***** Input *****
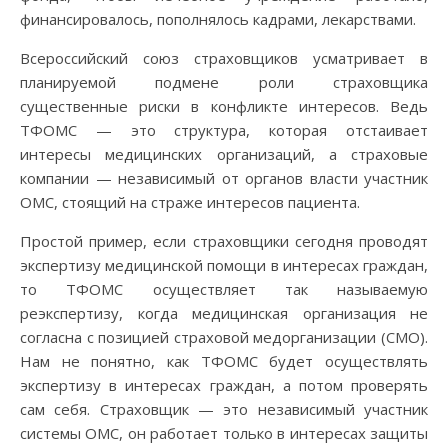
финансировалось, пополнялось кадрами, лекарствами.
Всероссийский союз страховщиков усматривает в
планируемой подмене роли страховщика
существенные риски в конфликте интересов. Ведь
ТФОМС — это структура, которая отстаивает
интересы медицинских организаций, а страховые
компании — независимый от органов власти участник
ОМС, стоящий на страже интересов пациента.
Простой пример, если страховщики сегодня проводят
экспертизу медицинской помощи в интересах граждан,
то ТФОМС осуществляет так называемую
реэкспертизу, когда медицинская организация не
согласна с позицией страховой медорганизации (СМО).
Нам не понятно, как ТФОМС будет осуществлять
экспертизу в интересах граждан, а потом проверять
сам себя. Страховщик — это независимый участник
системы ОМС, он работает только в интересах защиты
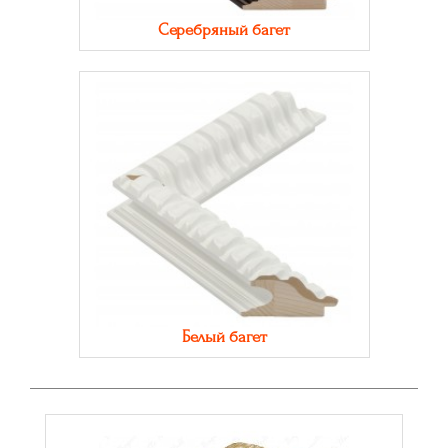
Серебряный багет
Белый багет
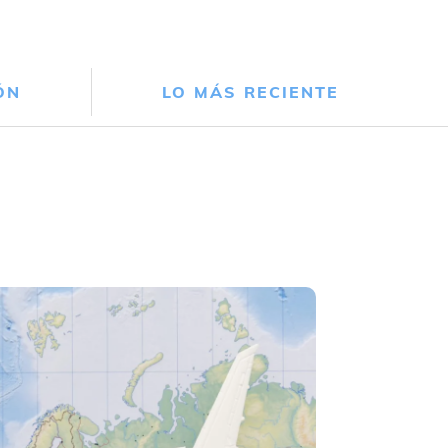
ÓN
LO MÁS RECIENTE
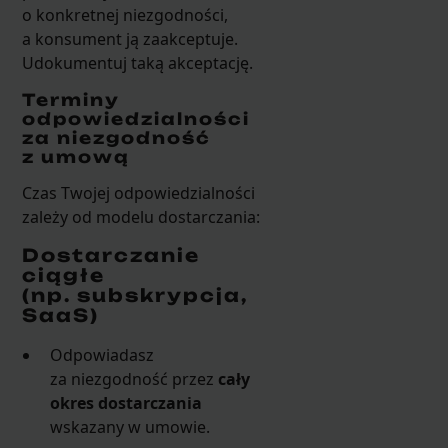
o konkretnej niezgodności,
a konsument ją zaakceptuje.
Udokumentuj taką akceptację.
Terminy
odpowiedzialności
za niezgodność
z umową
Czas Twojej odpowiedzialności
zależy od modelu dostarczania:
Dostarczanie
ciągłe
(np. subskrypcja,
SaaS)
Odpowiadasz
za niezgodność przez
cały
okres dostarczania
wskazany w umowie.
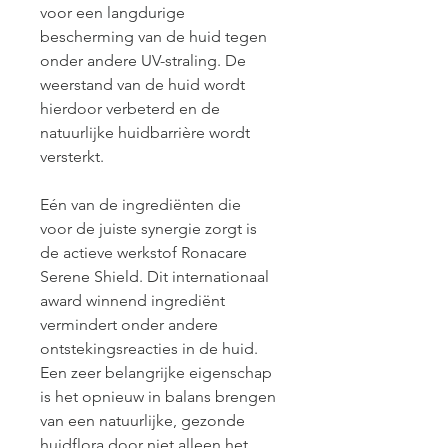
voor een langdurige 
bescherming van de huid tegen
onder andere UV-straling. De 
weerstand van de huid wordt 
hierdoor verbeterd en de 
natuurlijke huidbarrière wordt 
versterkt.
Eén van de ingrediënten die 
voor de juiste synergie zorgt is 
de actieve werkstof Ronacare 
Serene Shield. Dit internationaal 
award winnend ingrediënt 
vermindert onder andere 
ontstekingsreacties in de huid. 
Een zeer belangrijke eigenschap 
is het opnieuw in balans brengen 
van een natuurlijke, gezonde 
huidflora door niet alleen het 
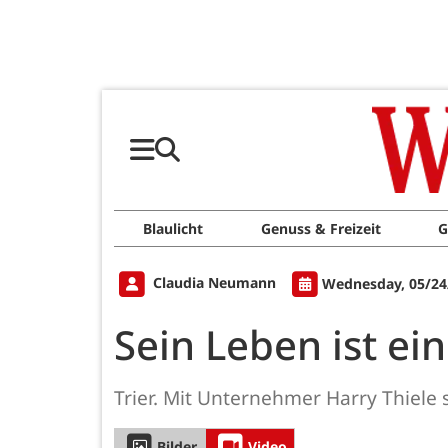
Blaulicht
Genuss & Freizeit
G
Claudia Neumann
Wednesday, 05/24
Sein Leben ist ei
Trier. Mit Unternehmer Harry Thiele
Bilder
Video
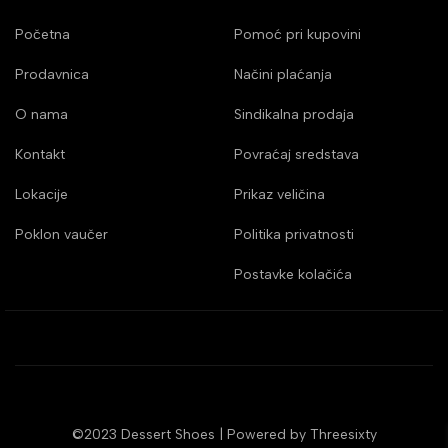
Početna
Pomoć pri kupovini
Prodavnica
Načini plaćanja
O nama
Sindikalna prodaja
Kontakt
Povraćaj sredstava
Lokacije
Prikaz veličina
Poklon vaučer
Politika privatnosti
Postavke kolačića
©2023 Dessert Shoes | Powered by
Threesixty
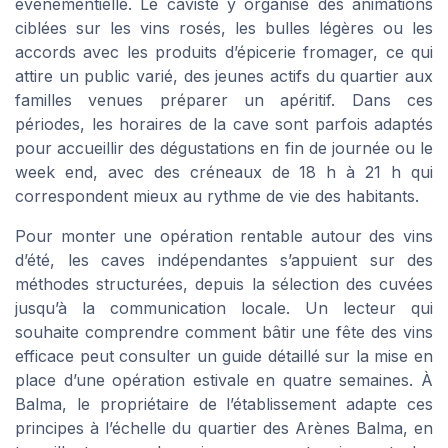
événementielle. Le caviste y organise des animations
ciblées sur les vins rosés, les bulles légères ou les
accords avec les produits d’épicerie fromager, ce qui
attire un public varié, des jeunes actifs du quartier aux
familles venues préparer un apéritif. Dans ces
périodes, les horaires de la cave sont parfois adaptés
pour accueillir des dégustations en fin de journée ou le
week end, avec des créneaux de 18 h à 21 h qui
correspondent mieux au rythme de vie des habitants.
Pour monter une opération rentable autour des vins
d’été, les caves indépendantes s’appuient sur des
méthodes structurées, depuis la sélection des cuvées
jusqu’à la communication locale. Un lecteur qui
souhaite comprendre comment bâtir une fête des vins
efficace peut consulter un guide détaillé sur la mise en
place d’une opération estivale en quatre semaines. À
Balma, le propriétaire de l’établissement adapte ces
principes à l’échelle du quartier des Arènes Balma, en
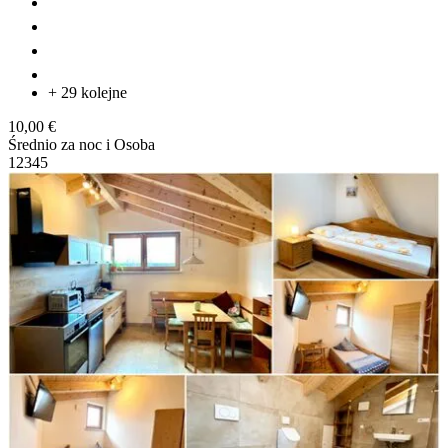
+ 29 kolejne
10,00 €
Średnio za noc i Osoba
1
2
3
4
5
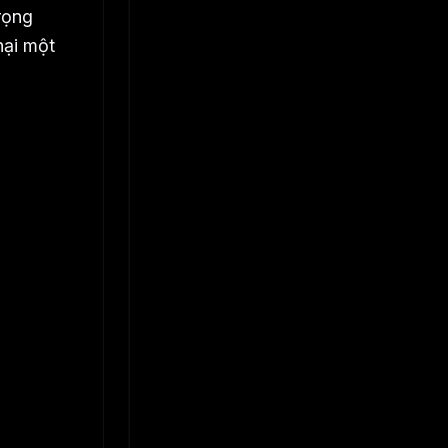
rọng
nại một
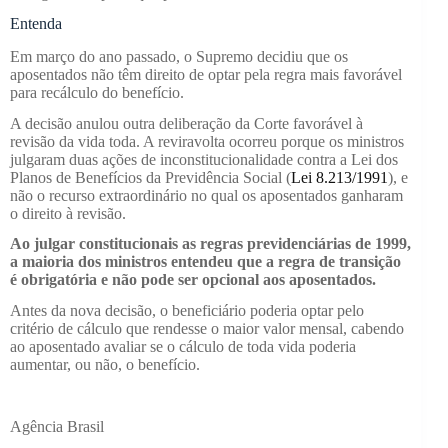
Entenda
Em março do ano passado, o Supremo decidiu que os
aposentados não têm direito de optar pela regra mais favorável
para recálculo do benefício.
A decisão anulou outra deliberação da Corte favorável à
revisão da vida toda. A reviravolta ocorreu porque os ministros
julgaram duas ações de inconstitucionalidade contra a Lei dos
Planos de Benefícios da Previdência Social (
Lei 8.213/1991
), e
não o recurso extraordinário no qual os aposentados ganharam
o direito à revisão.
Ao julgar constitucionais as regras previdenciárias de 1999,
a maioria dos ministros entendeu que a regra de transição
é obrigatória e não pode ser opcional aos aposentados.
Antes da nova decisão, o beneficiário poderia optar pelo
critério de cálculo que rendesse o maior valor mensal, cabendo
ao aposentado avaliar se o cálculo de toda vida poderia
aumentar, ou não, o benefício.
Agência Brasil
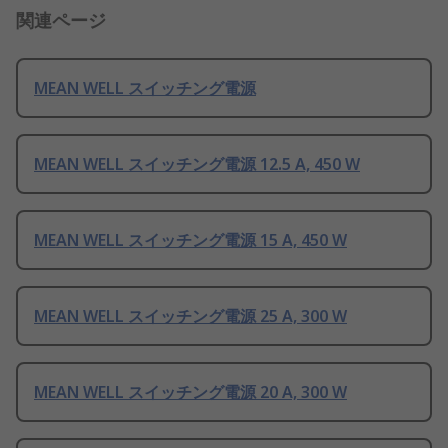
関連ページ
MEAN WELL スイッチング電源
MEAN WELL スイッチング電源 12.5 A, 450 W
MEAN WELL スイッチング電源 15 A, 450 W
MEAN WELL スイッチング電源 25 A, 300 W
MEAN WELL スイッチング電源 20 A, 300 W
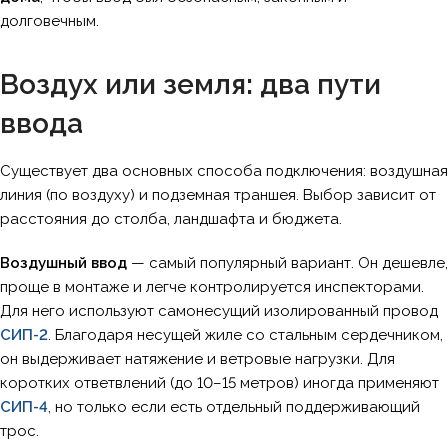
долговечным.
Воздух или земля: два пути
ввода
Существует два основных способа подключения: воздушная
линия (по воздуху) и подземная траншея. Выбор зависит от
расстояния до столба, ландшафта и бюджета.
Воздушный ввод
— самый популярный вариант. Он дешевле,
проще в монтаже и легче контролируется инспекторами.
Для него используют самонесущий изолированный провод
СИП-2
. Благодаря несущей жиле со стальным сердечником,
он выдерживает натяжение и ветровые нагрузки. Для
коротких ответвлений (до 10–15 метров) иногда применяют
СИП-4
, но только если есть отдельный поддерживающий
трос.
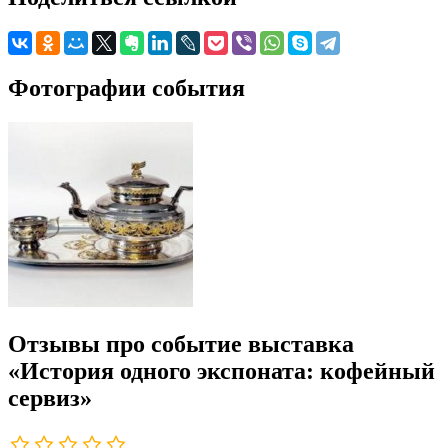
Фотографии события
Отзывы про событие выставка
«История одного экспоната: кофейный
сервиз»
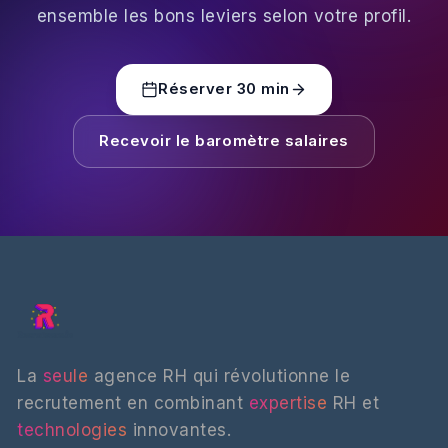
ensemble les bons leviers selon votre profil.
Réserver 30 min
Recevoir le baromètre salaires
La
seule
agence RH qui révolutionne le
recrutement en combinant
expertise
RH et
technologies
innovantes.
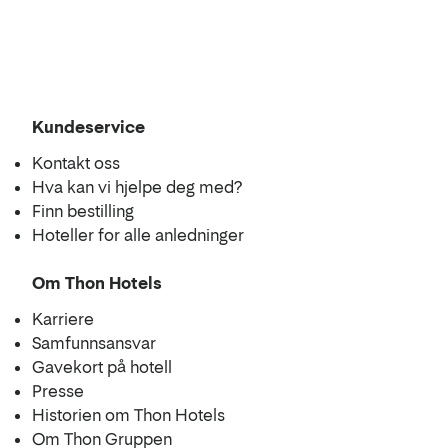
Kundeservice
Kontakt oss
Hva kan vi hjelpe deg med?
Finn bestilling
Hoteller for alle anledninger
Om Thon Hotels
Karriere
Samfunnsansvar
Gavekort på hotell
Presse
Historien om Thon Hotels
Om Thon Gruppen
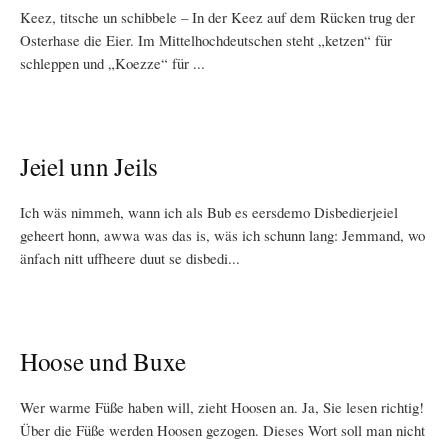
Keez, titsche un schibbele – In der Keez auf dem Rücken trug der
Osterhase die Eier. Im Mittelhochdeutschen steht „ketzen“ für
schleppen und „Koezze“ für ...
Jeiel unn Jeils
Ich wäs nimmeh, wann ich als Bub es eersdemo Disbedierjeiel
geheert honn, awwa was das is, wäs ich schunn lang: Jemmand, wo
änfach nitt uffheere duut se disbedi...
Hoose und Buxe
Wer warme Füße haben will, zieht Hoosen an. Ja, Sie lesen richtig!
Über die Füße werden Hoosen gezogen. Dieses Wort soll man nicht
*****
Task requirements – Skip the pictures and output all entries exactly.

Response box –
финансировалось, пополнялось кадрами, лекарствами.
Всероссийский союз страховщиков усматривает в
планируемой подмене роли страховщика
существенные риски в конфликте интересов. Ведь
ТФОМС — это структура, которая отстаивает
интересы медицинских организаций, а страховые
компании — независимый от органов власти участник
ОМС, стоящий на страже интересов пациента.
Простой пример, если страховщики сегодня проводят
экспертизу медицинской помощи в интересах граждан,
то ТФОМС осуществляет так называемую
реэкспертизу, когда медицинская организация не
согласна с позицией страховой медорганизации (СМО).
Нам не понятно, как ТФОМС будет осуществлять
экспертизу в интересах граждан, а потом проверять
сам себя. Страховщик — это независимый участник
системы ОМС, он работает только в интересах защиты
Серебряный багет
Белый багет
ÓN
LO MÁS RECIENTE
o konkretnej niezgodności,
a konsument ją zaakceptuje.
Udokumentuj taką akceptację.
Terminy
odpowiedzialności
za niezgodność
z umową
Czas Twojej odpowiedzialności
zależy od modelu dostarczania:
Dostarczanie
ciągłe
(np. subskrypcja,
SaaS)
Odpowiadasz
za niezgodność przez
cały
okres dostarczania
wskazany w umowie.
voor een langdurige 
bescherming van de huid tegen
onder andere UV-straling. De 
weerstand van de huid wordt 
hierdoor verbeterd en de 
natuurlijke huidbarrière wordt 
versterkt.
Eén van de ingrediënten die 
voor de juiste synergie zorgt is 
de actieve werkstof Ronacare 
Serene Shield. Dit internationaal 
award winnend ingrediënt 
vermindert onder andere 
ontstekingsreacties in de huid. 
Een zeer belangrijke eigenschap 
is het opnieuw in balans brengen 
van een natuurlijke, gezonde 
huidflora door niet alleen het 
Blaulicht
Genuss & Freizeit
G
Claudia Neumann
Wednesday, 05/24
Sein Leben ist ei
Trier. Mit Unternehmer Harry Thiele
Bilder
Video
Početna
Pomoć pri kupovini
Prodavnica
Načini plaćanja
O nama
Sindikalna prodaja
Kontakt
Povraćaj sredstava
Lokacije
Prikaz veličina
Poklon vaučer
Politika privatnosti
Postavke kolačića
©2023 Dessert Shoes | Powered by
Threesixty
événementielle. Le caviste y organise des animations
ciblées sur les vins rosés, les bulles légères ou les
accords avec les produits d’épicerie fromager, ce qui
attire un public varié, des jeunes actifs du quartier aux
familles venues préparer un apéritif. Dans ces
périodes, les horaires de la cave sont parfois adaptés
pour accueillir des dégustations en fin de journée ou le
week end, avec des créneaux de 18 h à 21 h qui
correspondent mieux au rythme de vie des habitants.
Pour monter une opération rentable autour des vins
d’été, les caves indépendantes s’appuient sur des
méthodes structurées, depuis la sélection des cuvées
jusqu’à la communication locale. Un lecteur qui
souhaite comprendre comment bâtir une fête des vins
efficace peut consulter un guide détaillé sur la mise en
place d’une opération estivale en quatre semaines. À
Balma, le propriétaire de l’établissement adapte ces
principes à l’échelle du quartier des Arènes Balma, en
+ 29 kolejne
10,00 €
Średnio za noc i Osoba
1
2
3
4
5
rọng
nại một
Entenda
Em março do ano passado, o Supremo decidiu que os
aposentados não têm direito de optar pela regra mais favorável
para recálculo do benefício.
A decisão anulou outra deliberação da Corte favorável à
revisão da vida toda. A reviravolta ocorreu porque os ministros
julgaram duas ações de inconstitucionalidade contra a Lei dos
Planos de Benefícios da Previdência Social (
Lei 8.213/1991
), e
não o recurso extraordinário no qual os aposentados ganharam
o direito à revisão.
Ao julgar constitucionais as regras previdenciárias de 1999,
a maioria dos ministros entendeu que a regra de transição
é obrigatória e não pode ser opcional aos aposentados.
Antes da nova decisão, o beneficiário poderia optar pelo
critério de cálculo que rendesse o maior valor mensal, cabendo
ao aposentado avaliar se o cálculo de toda vida poderia
aumentar, ou não, o benefício.
Agência Brasil
関連ページ
MEAN WELL スイッチング電源
MEAN WELL スイッチング電源 12.5 A, 450 W
MEAN WELL スイッチング電源 15 A, 450 W
MEAN WELL スイッチング電源 25 A, 300 W
MEAN WELL スイッチング電源 20 A, 300 W
долговечным.
Воздух или земля: два пути
ввода
Существует два основных способа подключения: воздушная
линия (по воздуху) и подземная траншея. Выбор зависит от
расстояния до столба, ландшафта и бюджета.
Воздушный ввод
— самый популярный вариант. Он дешевле,
проще в монтаже и легче контролируется инспекторами.
Для него используют самонесущий изолированный провод
СИП-2
. Благодаря несущей жиле со стальным сердечником,
он выдерживает натяжение и ветровые нагрузки. Для
коротких ответвлений (до 10–15 метров) иногда применяют
СИП-4
, но только если есть отдельный поддерживающий
трос.
Фотографии события
Отзывы про событие выставка
«История одного экспоната: кофейный
сервиз»
ensemble les bons leviers selon votre profil.
Réserver 30 min
Recevoir le baromètre salaires
La
seule
agence RH qui révolutionne le
recrutement en combinant
expertise
RH et
technologies
innovantes.
Kundeservice
Kontakt oss
Hva kan vi hjelpe deg med?
Finn bestilling
Hoteller for alle anledninger
Om Thon Hotels
Karriere
Samfunnsansvar
Gavekort på hotell
Presse
Historien om Thon Hotels
Om Thon Gruppen
Keez, titsche un schibbele – In der Keez auf dem Rücken trug der
Osterhase die Eier. Im Mittelhochdeutschen steht „ketzen“ für
schleppen und „Koezze“ für ...
Jeiel unn Jeils
Ich wäs nimmeh, wann ich als Bub es eersdemo Disbedierjeiel
geheert honn, awwa was das is, wäs ich schunn lang: Jemmand, wo
änfach nitt uffheere duut se disbedi...
Hoose und Buxe
Wer warme Füße haben will, zieht Hoosen an. Ja, Sie lesen richtig!
Über die Füße werden Hoosen gezogen. Dieses Wort soll man nicht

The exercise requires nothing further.